Since I last wrote on the subject in the spring, the natural wine debate has only heated up and taken some unexpected turns. From Alice Feiring to Jancis Robinson, Steve Heimoff, Jon Bonné and Mike Steinberger, a lot of people have pitched in with their point of view and sometimes controversies, as I point out on this Palate Press piece published today.
The main point of the piece, however, was not to add to the controversy, but rather to bring the story back to a more practical level. Over the last few months, I had the pleasure and privilege of meeting with a number of vignerons who aim at making natural wine (which I’ll define, in the strict sense, using Alice Feiring’s idea of “nothing added, nothing taken out). And the talk was fundamentally down-to-earth, focused on the health of the vines and the requirements of making good wine with minimal use of technology and chemical additives of any kind. I heard little ideology, much more conviction developed through practice, in the field and in the cellar. And that’s what I wanted to give a sense of with that article.
It’s good to focus on the point of view of experienced practitioners like, say, Paul Draper, whose words on winemaking published on Alice Feiring’s blog are a true pleasure to read – and an instructive one, at that – or Jared and Tracy Brandt, whose manifesto, published last year on their blog, is a very intelligent statement of intention and observation.
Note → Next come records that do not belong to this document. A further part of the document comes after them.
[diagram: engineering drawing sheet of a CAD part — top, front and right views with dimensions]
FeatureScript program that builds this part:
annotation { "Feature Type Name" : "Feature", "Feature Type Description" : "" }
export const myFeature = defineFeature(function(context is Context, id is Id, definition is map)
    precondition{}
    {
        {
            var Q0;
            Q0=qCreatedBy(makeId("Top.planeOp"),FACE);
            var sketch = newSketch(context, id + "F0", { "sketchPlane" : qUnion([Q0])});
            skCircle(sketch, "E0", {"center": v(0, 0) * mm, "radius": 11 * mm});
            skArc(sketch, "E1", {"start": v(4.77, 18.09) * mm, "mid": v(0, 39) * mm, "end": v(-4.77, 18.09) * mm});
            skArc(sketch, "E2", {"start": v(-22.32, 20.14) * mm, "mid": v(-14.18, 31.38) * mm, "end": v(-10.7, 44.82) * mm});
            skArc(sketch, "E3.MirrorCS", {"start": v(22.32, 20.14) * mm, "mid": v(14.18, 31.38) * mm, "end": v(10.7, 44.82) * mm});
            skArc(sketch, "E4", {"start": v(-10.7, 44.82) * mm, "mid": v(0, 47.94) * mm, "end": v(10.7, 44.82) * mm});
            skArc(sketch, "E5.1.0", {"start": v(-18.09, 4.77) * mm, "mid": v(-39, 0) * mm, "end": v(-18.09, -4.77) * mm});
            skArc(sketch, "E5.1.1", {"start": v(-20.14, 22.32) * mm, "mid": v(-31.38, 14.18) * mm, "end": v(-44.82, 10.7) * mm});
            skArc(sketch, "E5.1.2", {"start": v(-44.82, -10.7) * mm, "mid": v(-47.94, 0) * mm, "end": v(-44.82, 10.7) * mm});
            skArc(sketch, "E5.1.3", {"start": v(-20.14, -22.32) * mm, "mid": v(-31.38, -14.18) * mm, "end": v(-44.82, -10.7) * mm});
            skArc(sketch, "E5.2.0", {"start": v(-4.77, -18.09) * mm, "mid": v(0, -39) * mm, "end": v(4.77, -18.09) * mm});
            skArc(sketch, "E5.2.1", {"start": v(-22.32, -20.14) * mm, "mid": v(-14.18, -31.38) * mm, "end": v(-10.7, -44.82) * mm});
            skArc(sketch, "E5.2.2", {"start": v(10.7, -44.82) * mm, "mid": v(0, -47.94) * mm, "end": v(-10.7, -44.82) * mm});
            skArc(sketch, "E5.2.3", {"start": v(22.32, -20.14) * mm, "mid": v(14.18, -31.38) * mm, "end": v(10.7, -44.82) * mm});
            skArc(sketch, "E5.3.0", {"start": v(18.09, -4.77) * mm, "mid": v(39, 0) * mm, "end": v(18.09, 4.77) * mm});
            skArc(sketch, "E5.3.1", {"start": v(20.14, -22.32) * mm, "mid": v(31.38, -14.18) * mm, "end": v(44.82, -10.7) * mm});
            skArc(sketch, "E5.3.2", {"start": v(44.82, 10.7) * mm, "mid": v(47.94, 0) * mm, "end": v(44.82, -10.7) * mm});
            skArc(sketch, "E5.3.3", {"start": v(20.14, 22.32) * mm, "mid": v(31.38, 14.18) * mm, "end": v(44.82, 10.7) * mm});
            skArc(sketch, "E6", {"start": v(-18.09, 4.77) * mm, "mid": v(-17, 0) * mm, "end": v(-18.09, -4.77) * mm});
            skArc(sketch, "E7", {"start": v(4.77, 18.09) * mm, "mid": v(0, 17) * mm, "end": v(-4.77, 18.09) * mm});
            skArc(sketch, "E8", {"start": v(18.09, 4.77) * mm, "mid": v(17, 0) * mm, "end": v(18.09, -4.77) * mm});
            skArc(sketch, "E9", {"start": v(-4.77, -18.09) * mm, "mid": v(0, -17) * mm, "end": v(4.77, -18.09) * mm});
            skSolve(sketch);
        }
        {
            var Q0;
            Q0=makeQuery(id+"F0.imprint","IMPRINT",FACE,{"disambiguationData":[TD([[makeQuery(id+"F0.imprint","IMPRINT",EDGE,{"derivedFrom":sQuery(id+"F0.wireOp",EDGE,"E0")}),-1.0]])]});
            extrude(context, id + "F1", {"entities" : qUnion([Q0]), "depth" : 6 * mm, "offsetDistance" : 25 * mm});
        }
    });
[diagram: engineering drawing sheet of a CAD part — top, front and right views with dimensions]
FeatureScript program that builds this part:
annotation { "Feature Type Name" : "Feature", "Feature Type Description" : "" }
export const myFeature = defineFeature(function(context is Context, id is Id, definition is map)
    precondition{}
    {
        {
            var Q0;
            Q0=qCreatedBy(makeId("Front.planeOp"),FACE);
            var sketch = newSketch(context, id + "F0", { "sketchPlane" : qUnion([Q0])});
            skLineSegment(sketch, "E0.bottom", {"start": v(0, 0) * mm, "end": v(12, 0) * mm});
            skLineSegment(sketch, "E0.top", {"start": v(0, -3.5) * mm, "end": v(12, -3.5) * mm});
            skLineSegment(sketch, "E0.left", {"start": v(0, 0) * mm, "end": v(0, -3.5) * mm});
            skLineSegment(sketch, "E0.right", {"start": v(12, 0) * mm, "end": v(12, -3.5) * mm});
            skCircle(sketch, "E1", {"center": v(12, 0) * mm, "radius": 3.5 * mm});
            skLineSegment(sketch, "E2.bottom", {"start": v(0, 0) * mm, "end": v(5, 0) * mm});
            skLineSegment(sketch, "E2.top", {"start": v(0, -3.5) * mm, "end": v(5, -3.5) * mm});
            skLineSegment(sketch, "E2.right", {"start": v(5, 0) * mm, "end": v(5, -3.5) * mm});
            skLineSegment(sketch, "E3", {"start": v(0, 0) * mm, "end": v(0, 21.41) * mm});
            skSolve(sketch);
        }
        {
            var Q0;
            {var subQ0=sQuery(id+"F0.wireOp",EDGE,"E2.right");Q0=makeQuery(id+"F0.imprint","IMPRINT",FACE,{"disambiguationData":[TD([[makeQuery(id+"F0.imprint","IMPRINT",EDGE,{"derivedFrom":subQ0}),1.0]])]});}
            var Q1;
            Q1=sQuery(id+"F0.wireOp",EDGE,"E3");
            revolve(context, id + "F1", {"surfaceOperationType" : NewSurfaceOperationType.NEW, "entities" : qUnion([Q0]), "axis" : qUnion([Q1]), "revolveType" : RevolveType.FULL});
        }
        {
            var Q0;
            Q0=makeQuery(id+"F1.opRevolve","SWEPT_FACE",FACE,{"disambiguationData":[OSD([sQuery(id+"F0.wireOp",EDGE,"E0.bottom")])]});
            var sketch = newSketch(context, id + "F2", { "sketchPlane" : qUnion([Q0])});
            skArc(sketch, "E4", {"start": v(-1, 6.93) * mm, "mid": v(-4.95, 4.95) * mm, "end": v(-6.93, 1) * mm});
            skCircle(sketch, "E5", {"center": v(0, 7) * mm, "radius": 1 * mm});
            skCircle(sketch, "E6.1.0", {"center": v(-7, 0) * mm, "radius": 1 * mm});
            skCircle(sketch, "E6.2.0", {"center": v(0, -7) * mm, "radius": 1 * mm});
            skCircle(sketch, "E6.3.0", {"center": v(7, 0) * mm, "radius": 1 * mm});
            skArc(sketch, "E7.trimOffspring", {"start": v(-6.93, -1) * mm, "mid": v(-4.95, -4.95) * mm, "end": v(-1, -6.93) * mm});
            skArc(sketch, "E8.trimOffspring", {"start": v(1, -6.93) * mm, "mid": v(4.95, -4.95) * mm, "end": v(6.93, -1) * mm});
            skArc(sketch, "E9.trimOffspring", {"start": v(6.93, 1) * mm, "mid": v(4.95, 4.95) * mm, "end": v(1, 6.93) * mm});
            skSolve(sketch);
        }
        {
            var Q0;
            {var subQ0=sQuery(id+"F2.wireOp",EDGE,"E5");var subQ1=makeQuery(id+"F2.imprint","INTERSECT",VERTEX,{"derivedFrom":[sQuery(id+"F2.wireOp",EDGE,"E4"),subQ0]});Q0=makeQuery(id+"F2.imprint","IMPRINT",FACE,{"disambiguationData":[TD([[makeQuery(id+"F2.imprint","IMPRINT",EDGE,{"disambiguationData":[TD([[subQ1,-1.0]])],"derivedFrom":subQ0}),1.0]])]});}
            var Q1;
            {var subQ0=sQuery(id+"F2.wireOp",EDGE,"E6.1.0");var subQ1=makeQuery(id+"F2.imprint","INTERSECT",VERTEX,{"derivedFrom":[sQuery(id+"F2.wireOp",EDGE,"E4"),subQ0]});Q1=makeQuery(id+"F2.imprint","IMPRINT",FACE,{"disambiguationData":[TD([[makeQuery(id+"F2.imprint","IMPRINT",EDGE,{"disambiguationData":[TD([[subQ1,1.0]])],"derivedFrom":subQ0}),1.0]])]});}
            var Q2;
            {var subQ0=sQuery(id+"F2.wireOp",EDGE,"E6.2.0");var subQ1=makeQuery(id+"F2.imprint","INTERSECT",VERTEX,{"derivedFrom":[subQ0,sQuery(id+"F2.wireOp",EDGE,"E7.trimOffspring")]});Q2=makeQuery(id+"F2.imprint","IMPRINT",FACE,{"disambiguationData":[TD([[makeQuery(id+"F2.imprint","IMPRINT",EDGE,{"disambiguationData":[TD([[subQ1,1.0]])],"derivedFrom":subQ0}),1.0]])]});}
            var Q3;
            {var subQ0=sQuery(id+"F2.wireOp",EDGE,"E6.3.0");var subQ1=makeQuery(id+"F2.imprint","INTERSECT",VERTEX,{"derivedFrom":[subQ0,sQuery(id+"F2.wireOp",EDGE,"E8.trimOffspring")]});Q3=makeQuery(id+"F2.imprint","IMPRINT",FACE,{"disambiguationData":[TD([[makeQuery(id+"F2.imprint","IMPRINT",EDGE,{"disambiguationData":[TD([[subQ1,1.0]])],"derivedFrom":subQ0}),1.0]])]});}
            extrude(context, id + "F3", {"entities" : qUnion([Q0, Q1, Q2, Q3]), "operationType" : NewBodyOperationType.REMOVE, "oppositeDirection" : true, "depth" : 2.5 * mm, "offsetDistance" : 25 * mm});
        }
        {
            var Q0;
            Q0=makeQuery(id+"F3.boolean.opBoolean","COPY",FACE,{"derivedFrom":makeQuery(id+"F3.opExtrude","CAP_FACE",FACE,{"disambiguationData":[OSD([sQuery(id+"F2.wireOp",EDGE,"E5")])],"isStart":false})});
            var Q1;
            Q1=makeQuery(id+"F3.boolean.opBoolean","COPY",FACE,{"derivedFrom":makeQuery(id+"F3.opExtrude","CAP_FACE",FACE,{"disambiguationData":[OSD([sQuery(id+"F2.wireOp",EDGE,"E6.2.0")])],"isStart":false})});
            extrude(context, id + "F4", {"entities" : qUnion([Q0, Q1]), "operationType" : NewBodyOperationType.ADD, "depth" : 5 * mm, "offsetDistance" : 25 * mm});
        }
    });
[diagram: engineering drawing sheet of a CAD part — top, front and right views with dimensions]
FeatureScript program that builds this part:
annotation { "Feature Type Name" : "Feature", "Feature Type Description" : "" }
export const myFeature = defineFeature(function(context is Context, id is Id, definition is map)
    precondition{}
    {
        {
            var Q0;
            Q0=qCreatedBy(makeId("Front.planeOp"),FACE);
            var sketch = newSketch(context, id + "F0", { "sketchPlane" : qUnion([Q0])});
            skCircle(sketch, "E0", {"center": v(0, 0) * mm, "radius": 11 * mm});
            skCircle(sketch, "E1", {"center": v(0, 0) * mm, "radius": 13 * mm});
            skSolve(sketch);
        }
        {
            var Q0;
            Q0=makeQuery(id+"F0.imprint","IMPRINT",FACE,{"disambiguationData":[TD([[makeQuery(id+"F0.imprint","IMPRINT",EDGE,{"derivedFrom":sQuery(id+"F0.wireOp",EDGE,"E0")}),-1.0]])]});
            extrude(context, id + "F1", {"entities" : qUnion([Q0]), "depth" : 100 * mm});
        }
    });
Still, one of the things that strikes me in the ongoing debate surrounding natural wine – and which I didn’t get too in the current story – is how some people dismiss natural wine by saying that it is “impossible” to make good wine in this nothing added, nothing taken out approach. This includes some winemakers who either state that “all wine is natural” or that natural fermentations are “dangerous”.
I beg to differ. Not out of dogma, but simply of what I’ve tasted and even worked on in the cellar, as I’ve been lucky enough to work on crush at Closson Chase vineyards in Prince Edward County, Ontario, where the focus is clearly on natural fermentations and where sulfur is applied sparingly, for most cuvées. I’ve seen things move forward to delicious finish without any intervention other than a careful watch. Not that it’s always perfect without any further ado, but it’s certainly very possible.
I personally don’t understand how a winemaker can come to see something that is done regularly and successfully as “impossible”, when empirical evidence says otherwise. Maybe it’s not just the fans of natural wine that are being dogmatic.